··· SOURCE MATERIAL ···

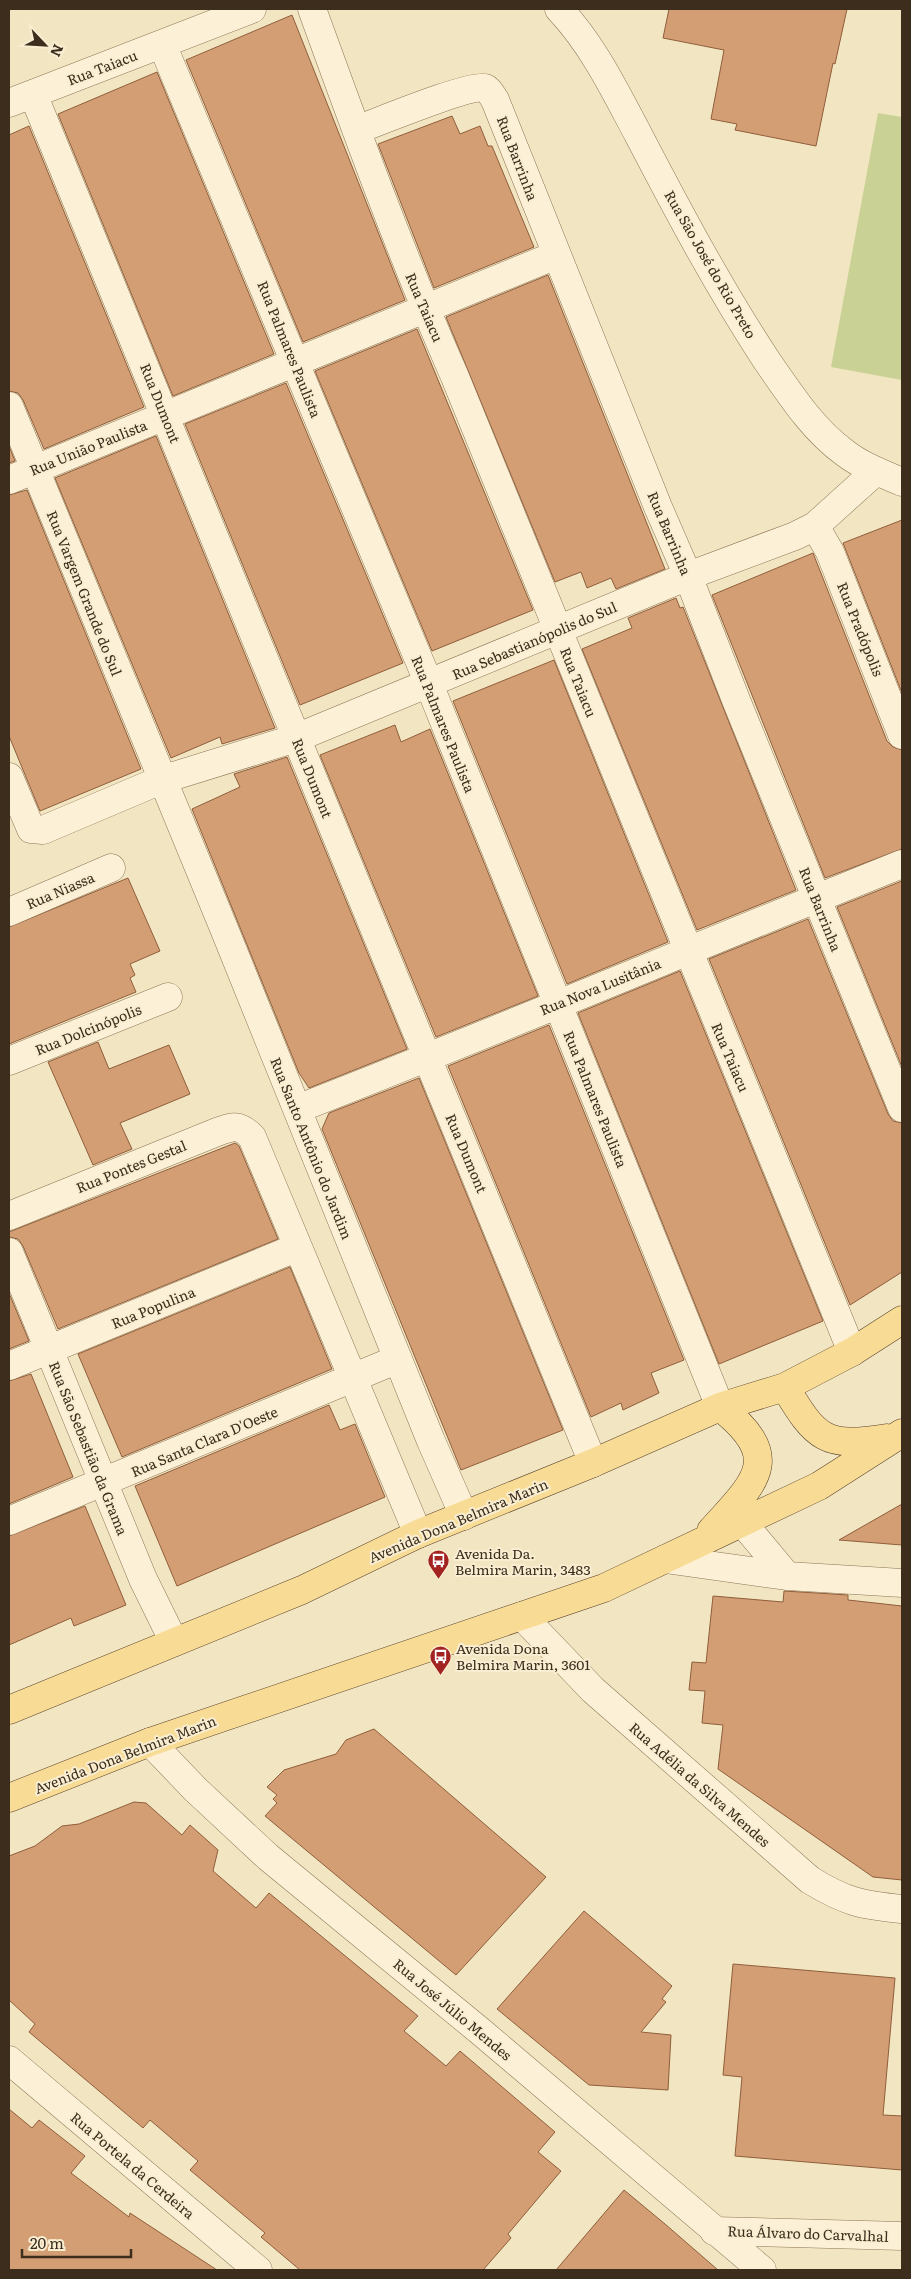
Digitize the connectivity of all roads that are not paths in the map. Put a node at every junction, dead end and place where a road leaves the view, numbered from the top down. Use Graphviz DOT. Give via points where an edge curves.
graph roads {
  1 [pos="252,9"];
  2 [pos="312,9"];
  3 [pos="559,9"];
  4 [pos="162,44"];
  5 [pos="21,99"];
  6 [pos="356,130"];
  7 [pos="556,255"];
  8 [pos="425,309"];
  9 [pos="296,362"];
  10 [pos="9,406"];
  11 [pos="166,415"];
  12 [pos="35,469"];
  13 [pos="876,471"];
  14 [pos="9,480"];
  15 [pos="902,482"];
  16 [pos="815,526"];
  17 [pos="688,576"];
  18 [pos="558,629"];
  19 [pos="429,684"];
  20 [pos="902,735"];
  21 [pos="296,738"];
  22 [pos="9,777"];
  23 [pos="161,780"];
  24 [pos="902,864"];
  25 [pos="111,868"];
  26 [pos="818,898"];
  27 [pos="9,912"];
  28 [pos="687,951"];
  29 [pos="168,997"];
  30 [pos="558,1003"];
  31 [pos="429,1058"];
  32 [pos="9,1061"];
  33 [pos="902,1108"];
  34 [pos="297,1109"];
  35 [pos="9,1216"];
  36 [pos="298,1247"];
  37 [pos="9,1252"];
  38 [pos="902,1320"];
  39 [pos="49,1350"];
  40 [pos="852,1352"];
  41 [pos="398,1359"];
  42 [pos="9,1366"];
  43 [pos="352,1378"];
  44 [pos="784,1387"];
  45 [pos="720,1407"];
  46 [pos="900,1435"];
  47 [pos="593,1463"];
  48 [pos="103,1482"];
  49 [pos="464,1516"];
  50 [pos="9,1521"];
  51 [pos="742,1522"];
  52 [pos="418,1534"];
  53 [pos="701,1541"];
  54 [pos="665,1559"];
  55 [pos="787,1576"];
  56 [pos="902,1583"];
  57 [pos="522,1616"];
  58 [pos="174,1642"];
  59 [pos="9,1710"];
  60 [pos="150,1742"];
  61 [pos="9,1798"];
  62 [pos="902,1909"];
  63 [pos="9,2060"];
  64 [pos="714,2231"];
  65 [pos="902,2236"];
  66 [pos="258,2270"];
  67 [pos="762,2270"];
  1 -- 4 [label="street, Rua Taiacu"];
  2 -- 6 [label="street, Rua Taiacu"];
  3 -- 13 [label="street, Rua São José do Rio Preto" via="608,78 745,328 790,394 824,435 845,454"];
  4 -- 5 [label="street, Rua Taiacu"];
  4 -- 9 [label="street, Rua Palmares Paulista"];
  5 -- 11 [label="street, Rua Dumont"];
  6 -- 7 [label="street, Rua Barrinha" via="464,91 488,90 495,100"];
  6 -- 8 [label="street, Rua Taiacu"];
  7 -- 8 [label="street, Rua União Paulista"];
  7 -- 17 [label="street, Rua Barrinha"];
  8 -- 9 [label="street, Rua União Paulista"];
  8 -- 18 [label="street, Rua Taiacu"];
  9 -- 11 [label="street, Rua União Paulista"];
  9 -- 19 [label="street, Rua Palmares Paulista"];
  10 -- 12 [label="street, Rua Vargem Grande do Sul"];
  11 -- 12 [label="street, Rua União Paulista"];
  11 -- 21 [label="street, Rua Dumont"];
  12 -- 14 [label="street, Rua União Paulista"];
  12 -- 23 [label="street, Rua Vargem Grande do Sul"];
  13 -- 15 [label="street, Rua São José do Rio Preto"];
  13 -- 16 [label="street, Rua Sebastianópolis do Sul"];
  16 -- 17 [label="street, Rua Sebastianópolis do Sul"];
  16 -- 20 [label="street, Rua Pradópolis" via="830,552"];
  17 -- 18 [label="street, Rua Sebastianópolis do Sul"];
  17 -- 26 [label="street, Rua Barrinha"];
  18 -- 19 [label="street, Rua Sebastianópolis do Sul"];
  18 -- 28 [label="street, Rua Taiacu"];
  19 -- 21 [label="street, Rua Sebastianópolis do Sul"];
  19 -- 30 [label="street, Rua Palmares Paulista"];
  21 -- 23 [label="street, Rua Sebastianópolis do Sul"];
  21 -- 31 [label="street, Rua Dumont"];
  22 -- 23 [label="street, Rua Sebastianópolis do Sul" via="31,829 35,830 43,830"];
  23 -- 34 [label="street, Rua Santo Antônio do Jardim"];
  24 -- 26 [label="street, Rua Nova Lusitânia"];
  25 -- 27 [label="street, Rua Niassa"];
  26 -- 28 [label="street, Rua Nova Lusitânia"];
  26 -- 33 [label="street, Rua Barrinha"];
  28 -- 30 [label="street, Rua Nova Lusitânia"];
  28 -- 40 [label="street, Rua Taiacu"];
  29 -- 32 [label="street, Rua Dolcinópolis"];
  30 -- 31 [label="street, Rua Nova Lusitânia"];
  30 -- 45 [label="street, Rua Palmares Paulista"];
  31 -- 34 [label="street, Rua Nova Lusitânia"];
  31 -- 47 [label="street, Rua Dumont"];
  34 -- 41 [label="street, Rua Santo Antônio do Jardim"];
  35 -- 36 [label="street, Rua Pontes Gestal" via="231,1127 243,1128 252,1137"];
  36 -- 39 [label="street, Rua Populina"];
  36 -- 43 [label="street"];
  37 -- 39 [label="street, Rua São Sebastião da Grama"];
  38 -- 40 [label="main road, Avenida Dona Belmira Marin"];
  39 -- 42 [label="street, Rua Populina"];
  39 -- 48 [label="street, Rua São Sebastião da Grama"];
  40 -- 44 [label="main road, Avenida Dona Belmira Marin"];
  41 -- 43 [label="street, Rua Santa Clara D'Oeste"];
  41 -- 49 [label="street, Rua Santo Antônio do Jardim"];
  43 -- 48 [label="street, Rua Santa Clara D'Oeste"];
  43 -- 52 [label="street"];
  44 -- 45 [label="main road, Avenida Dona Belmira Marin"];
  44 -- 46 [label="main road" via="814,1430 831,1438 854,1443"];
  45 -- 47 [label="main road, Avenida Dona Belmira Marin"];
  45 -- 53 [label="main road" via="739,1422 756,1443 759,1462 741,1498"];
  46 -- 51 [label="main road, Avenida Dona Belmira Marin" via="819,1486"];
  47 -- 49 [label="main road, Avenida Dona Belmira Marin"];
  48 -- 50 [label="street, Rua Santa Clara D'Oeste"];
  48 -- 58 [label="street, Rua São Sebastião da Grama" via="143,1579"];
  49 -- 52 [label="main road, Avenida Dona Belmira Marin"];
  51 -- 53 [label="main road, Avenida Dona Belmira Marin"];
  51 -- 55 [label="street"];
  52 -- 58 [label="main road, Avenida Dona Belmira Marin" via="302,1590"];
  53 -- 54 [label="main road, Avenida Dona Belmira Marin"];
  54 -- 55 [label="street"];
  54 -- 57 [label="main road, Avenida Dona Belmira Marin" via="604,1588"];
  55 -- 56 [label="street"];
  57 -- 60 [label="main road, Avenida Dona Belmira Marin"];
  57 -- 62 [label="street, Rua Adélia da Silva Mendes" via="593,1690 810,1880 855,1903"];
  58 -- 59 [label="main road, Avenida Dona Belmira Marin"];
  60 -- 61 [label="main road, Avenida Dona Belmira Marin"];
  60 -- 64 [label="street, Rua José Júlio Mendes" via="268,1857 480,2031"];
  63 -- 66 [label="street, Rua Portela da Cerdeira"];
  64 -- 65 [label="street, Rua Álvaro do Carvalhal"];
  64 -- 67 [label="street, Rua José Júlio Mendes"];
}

···
··· SOURCE MATERIAL ···

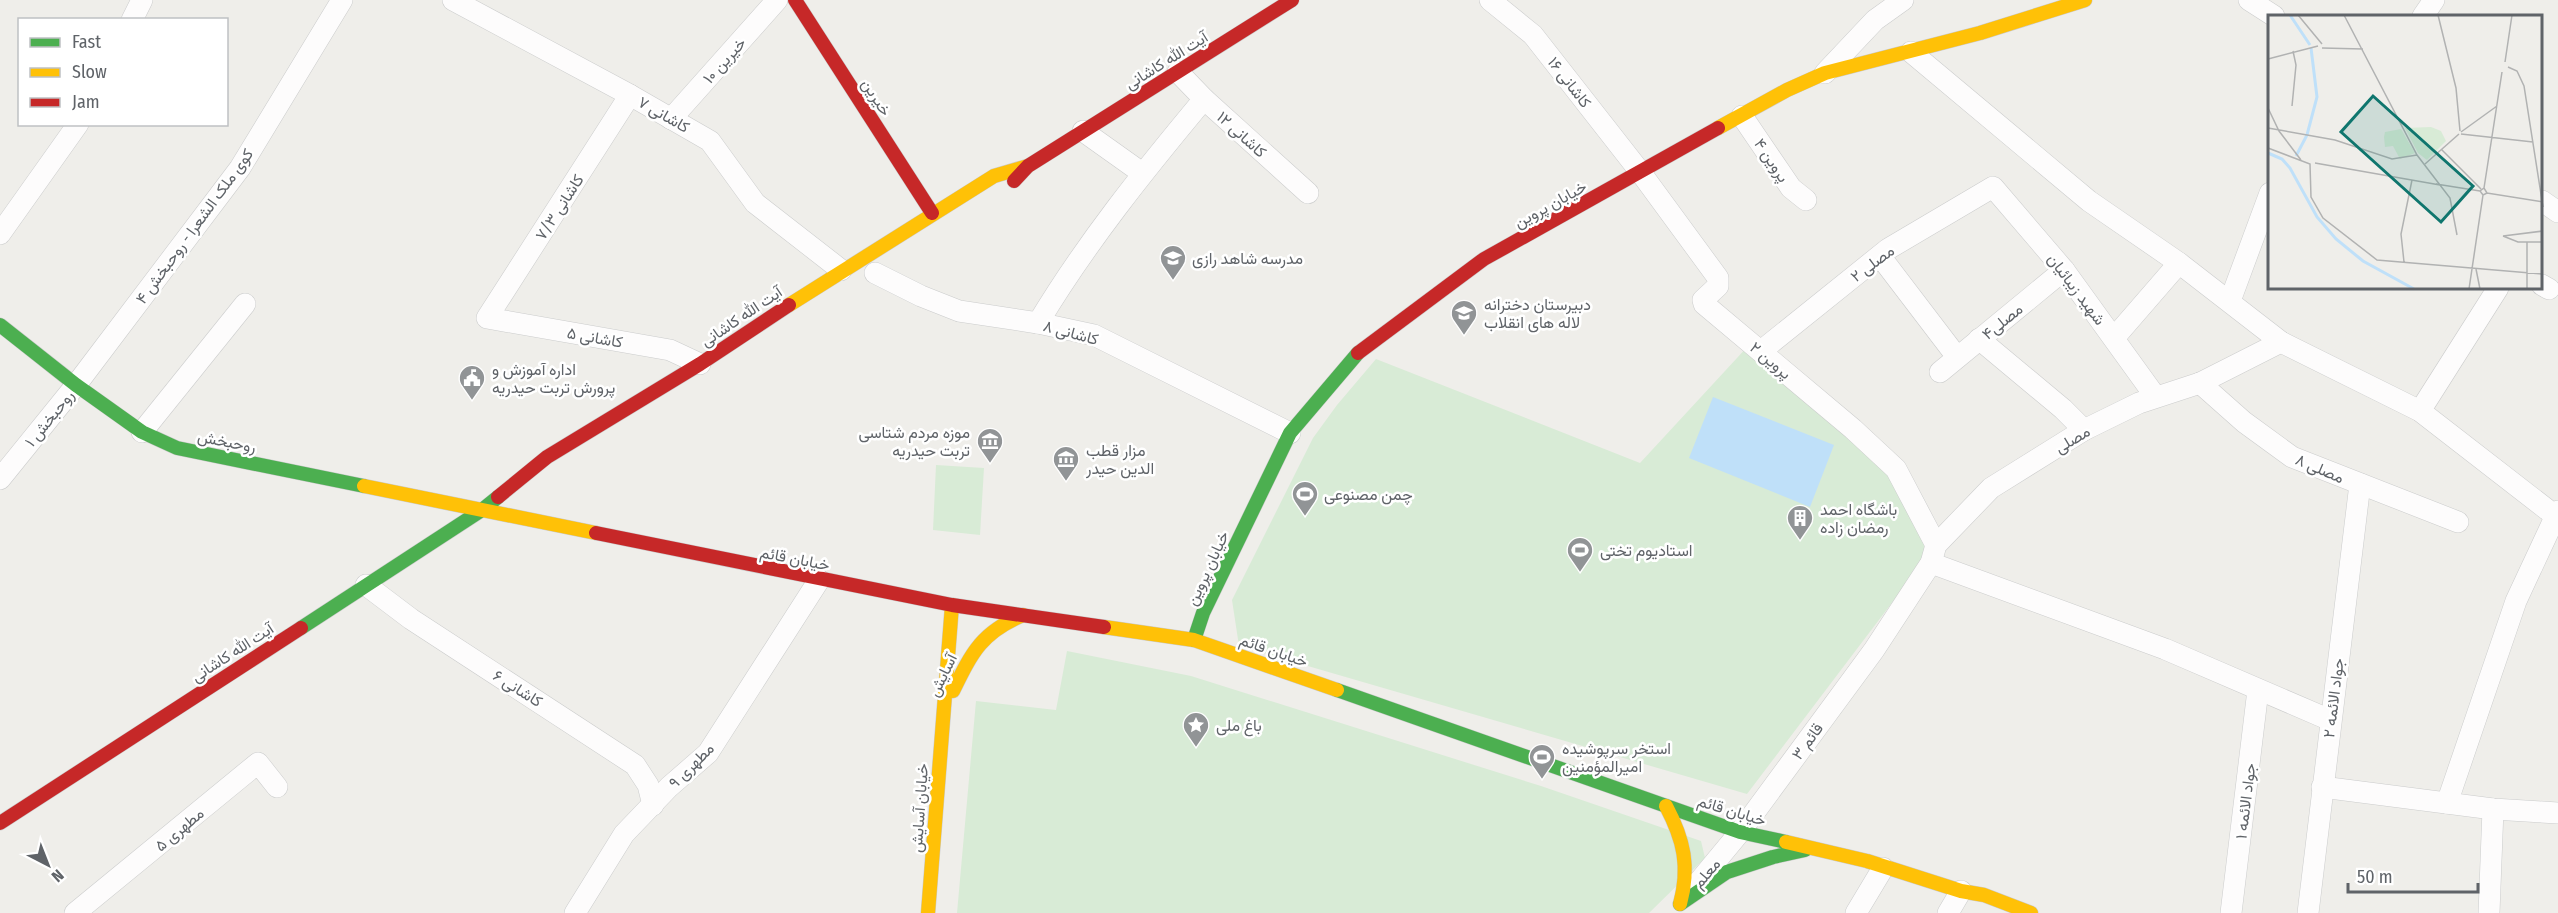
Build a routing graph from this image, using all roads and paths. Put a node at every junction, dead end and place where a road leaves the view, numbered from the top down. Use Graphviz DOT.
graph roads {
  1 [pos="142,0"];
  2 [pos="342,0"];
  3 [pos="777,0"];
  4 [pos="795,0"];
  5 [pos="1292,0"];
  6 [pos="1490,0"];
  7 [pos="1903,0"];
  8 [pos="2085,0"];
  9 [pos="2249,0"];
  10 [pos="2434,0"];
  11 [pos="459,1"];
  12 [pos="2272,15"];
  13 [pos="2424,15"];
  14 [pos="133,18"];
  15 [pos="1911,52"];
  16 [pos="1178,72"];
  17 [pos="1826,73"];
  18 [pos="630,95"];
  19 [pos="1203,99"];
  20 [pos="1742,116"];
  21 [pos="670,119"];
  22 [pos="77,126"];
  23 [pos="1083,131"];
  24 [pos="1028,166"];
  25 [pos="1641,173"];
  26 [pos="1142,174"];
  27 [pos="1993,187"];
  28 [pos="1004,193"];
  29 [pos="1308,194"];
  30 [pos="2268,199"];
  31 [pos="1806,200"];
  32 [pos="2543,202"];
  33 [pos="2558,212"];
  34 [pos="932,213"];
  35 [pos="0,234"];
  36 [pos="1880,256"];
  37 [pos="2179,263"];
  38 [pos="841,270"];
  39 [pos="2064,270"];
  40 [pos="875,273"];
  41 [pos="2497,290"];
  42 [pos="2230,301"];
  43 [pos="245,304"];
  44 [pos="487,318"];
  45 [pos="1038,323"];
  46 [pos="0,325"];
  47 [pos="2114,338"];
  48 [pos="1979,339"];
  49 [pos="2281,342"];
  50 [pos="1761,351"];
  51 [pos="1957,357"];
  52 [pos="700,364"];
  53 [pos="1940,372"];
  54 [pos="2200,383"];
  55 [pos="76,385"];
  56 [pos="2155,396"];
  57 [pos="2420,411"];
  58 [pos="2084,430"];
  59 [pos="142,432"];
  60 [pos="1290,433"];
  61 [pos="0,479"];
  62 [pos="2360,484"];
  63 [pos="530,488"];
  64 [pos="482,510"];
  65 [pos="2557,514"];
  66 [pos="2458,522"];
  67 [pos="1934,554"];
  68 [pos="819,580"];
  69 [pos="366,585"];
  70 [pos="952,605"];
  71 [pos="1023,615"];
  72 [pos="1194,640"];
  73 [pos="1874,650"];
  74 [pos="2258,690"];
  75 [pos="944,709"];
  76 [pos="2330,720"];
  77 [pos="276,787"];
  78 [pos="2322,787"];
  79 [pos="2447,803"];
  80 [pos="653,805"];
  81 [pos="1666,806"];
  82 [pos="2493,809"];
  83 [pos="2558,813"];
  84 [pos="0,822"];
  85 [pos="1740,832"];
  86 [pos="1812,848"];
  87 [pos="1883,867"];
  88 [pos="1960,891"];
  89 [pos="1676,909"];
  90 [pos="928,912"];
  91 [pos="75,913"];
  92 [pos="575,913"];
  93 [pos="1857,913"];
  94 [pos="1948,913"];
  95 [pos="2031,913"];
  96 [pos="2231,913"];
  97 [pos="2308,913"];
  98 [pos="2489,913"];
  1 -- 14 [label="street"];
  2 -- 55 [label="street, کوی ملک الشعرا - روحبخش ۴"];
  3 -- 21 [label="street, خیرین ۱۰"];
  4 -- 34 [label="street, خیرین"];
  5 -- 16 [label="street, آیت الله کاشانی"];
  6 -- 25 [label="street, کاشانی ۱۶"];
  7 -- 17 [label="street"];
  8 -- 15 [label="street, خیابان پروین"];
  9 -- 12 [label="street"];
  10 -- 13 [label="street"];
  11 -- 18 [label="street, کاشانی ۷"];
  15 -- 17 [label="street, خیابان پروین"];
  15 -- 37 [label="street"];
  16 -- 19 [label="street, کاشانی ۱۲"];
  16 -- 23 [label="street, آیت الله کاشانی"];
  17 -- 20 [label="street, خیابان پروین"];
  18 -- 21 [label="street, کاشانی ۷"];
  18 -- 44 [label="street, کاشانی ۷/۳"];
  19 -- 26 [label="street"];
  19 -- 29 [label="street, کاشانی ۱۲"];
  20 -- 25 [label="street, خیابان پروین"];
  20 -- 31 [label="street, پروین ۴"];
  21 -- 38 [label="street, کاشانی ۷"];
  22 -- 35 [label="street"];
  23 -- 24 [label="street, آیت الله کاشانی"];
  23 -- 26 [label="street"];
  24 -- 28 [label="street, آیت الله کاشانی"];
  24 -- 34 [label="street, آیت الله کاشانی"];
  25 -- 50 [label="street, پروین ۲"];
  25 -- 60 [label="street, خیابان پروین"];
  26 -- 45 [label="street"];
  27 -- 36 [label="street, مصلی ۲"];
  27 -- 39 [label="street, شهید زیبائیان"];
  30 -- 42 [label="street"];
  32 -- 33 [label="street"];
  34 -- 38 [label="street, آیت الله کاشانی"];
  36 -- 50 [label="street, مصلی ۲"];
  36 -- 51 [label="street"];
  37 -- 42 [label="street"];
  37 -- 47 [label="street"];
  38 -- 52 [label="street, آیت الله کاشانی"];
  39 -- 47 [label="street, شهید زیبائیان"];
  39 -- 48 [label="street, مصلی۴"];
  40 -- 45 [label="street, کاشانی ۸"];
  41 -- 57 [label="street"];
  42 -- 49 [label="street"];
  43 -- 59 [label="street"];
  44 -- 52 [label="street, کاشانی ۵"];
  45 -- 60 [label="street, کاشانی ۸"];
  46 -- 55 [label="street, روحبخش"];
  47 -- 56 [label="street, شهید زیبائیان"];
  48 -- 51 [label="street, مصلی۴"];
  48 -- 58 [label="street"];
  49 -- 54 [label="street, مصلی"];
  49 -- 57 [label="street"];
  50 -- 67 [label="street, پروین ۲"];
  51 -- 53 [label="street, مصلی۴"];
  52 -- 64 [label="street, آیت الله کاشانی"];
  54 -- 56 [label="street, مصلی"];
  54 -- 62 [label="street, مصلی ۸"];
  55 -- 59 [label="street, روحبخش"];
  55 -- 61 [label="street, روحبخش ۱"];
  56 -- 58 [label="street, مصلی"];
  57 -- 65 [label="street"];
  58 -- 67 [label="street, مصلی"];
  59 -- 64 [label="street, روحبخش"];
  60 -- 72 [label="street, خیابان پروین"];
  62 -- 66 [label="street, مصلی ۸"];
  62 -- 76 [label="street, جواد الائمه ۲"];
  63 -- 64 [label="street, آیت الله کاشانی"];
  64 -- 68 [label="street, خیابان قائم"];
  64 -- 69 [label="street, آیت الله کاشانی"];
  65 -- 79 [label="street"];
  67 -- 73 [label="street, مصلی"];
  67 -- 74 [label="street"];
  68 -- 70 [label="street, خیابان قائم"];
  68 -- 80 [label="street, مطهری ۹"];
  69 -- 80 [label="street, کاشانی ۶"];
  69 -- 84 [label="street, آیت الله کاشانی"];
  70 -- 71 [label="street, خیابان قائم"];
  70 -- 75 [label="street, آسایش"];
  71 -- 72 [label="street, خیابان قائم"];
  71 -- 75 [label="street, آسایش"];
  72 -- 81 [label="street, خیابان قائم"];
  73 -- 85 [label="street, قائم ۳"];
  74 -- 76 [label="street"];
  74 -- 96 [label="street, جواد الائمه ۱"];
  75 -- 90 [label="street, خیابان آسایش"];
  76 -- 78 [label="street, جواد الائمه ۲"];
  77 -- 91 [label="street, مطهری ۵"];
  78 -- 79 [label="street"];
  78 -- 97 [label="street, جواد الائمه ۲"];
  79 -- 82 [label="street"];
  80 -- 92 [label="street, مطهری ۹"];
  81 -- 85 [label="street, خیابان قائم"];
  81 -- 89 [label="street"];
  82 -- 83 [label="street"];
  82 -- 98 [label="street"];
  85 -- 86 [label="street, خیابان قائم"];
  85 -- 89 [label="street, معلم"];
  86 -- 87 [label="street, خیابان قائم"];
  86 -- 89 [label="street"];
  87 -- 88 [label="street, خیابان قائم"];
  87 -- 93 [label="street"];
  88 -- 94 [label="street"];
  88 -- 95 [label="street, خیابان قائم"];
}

···

▶ [PROMPT]:
Every line of the data that includes the word "Mendes" should be copied.

▶ [EXERCISE OUTPUT]:
  57 -- 62 [label="street, Rua Adélia da Silva Mendes" via="593,1690 810,1880 855,1903"];
  60 -- 64 [label="street, Rua José Júlio Mendes" via="268,1857 480,2031"];
  64 -- 67 [label="street, Rua José Júlio Mendes"];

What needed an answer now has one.